[Instructions for the task]
In the records below, begin at the line containing "Electronics and Instrumentation Engineering" and end at the line containing "PG Student [P.E&E.D], Dept."; quote every line in that span exactly, including both boundary lines, and no others.

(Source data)
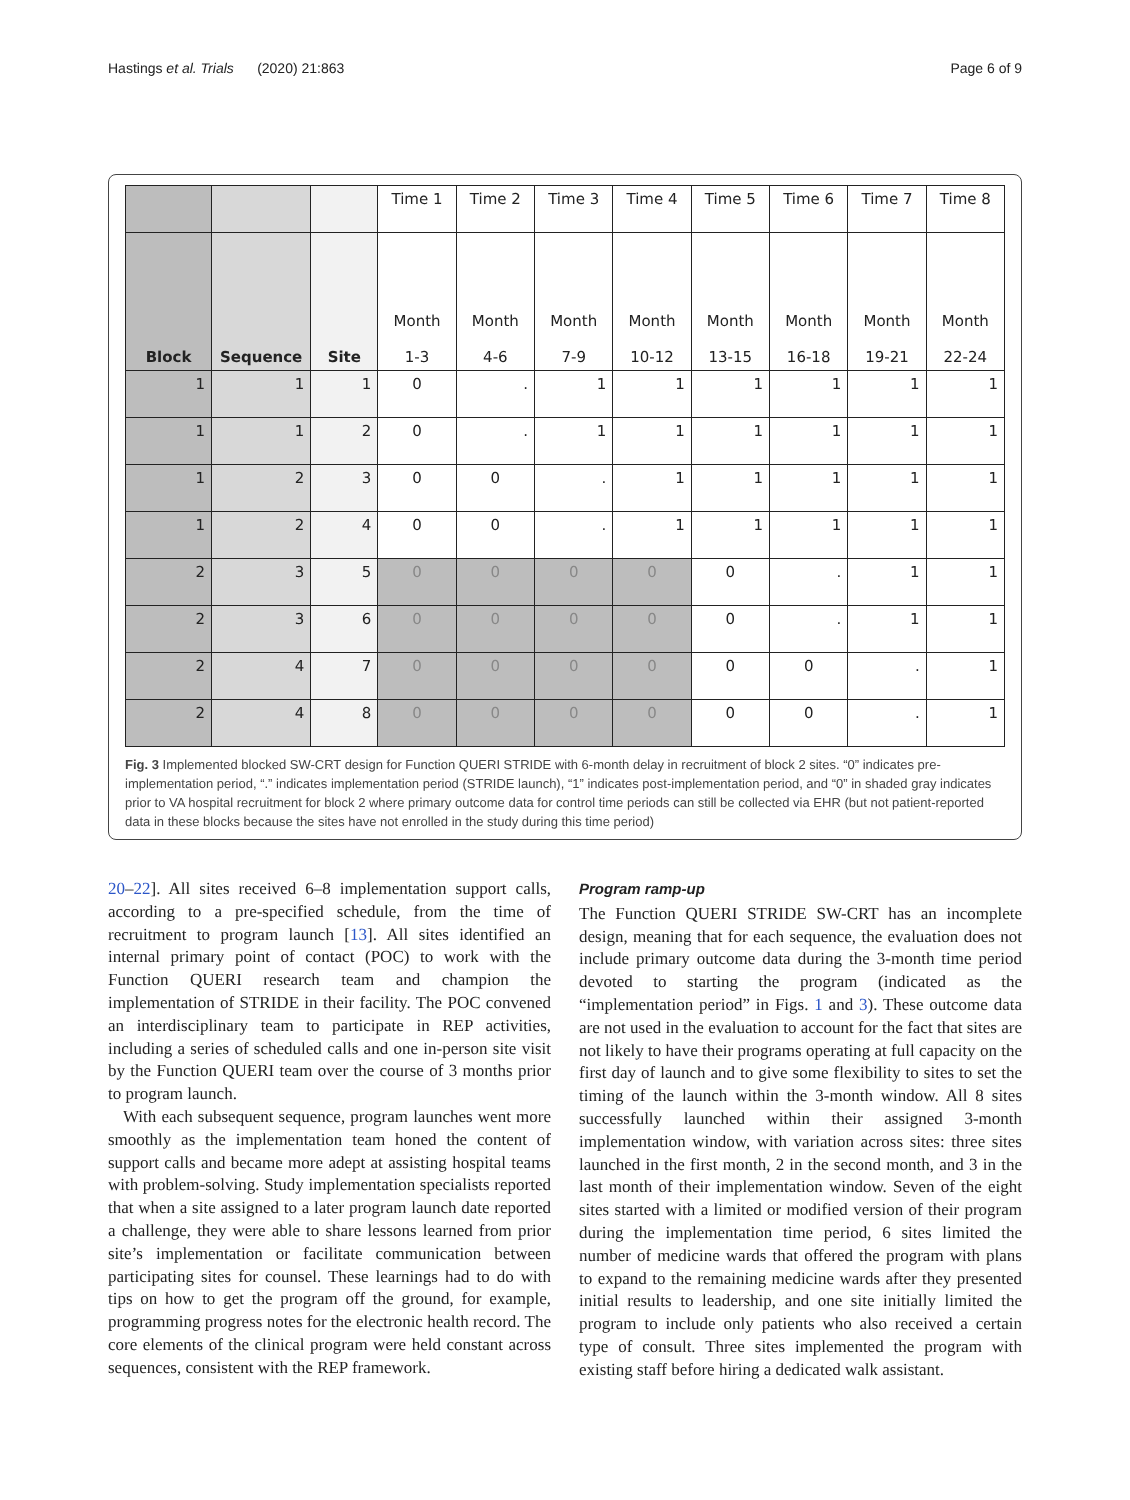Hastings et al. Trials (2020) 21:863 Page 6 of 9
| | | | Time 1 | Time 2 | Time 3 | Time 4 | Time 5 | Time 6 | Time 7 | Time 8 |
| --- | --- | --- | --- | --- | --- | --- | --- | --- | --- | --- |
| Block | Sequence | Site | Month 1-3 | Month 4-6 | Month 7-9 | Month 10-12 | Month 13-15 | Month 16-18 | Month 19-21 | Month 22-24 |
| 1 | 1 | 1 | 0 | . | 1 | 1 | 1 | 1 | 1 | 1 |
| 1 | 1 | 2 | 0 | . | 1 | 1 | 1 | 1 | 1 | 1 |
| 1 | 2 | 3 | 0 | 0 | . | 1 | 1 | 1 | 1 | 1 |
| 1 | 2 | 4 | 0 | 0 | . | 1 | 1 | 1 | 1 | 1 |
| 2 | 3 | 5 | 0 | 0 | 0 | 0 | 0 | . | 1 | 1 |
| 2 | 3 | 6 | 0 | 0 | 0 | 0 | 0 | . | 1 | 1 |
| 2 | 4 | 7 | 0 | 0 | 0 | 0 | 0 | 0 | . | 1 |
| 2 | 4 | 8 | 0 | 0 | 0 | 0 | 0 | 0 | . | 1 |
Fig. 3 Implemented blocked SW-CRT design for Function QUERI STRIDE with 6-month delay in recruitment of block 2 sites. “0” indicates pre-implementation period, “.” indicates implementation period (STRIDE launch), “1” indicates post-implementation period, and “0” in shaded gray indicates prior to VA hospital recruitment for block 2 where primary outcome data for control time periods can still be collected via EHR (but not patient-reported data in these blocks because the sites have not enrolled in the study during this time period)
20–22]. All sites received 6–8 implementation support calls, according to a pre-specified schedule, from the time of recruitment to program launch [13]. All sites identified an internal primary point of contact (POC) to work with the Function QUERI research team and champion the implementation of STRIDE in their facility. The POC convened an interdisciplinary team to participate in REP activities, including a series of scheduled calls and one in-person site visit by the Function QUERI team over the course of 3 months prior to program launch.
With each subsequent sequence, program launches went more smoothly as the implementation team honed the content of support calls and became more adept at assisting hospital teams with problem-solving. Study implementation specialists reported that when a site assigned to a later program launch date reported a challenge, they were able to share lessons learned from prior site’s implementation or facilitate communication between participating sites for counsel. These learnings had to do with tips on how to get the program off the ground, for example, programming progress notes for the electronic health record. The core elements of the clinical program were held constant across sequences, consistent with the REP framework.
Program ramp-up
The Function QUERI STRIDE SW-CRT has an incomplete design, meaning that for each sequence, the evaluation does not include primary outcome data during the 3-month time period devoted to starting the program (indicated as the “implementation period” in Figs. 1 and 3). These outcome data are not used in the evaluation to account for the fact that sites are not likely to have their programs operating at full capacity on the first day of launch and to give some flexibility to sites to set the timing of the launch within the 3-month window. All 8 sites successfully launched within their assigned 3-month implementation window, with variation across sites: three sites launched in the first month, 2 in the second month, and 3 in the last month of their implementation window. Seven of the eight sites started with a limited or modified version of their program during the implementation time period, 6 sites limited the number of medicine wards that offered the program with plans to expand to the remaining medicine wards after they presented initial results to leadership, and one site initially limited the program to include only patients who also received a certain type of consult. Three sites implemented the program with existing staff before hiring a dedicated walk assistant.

==

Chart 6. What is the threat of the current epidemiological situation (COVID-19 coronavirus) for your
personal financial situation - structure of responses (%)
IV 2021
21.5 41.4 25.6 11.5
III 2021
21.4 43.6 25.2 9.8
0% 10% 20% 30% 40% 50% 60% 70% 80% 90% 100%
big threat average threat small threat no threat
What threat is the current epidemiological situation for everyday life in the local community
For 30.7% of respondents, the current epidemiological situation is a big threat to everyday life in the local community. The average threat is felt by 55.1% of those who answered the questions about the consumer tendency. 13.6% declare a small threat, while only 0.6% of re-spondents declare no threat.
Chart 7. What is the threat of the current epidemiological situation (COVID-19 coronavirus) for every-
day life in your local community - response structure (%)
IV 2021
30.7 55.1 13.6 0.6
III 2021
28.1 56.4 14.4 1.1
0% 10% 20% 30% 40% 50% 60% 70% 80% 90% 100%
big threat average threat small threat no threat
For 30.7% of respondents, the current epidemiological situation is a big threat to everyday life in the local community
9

==

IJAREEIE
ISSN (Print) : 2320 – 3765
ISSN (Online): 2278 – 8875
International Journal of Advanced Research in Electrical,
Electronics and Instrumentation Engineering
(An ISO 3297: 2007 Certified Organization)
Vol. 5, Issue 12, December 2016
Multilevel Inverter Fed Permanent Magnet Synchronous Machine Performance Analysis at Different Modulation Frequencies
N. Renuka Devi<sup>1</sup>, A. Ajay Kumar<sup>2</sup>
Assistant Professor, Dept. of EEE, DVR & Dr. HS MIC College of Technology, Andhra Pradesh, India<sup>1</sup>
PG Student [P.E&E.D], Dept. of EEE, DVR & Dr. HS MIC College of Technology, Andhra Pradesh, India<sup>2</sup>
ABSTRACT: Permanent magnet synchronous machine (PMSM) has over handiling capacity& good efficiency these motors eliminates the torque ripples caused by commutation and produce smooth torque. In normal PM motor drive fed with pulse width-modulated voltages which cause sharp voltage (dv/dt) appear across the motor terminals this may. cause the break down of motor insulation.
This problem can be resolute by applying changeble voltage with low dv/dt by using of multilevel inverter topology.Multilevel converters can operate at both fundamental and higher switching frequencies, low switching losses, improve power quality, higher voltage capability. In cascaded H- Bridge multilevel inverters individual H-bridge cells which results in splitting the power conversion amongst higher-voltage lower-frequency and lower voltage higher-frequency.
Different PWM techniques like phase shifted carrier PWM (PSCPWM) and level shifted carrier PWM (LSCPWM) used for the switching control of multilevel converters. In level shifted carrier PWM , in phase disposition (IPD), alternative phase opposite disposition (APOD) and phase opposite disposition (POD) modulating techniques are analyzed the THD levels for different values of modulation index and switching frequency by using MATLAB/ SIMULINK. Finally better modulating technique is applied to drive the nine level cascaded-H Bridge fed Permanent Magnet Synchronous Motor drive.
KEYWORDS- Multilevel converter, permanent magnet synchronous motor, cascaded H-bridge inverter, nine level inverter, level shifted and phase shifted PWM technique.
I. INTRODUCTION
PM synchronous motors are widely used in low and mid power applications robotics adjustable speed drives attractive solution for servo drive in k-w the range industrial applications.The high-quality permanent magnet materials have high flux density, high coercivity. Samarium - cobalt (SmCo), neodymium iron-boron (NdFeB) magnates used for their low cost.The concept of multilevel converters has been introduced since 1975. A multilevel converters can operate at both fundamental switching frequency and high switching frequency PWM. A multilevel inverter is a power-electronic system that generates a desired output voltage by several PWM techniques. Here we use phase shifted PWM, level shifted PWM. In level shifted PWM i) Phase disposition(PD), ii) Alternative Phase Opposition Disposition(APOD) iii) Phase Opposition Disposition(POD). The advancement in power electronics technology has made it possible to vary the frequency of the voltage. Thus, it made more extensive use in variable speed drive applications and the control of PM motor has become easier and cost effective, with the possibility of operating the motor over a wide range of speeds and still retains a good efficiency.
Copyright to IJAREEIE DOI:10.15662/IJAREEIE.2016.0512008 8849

[Answer area]
Electronics and Instrumentation Engineering
(An ISO 3297: 2007 Certified Organization)
Vol. 5, Issue 12, December 2016
Multilevel Inverter Fed Permanent Magnet Synchronous Machine Performance Analysis at Different Modulation Frequencies
N. Renuka Devi<sup>1</sup>, A. Ajay Kumar<sup>2</sup>
Assistant Professor, Dept. of EEE, DVR & Dr. HS MIC College of Technology, Andhra Pradesh, India<sup>1</sup>
PG Student [P.E&E.D], Dept. of EEE, DVR & Dr. HS MIC College of Technology, Andhra Pradesh, India<sup>2</sup>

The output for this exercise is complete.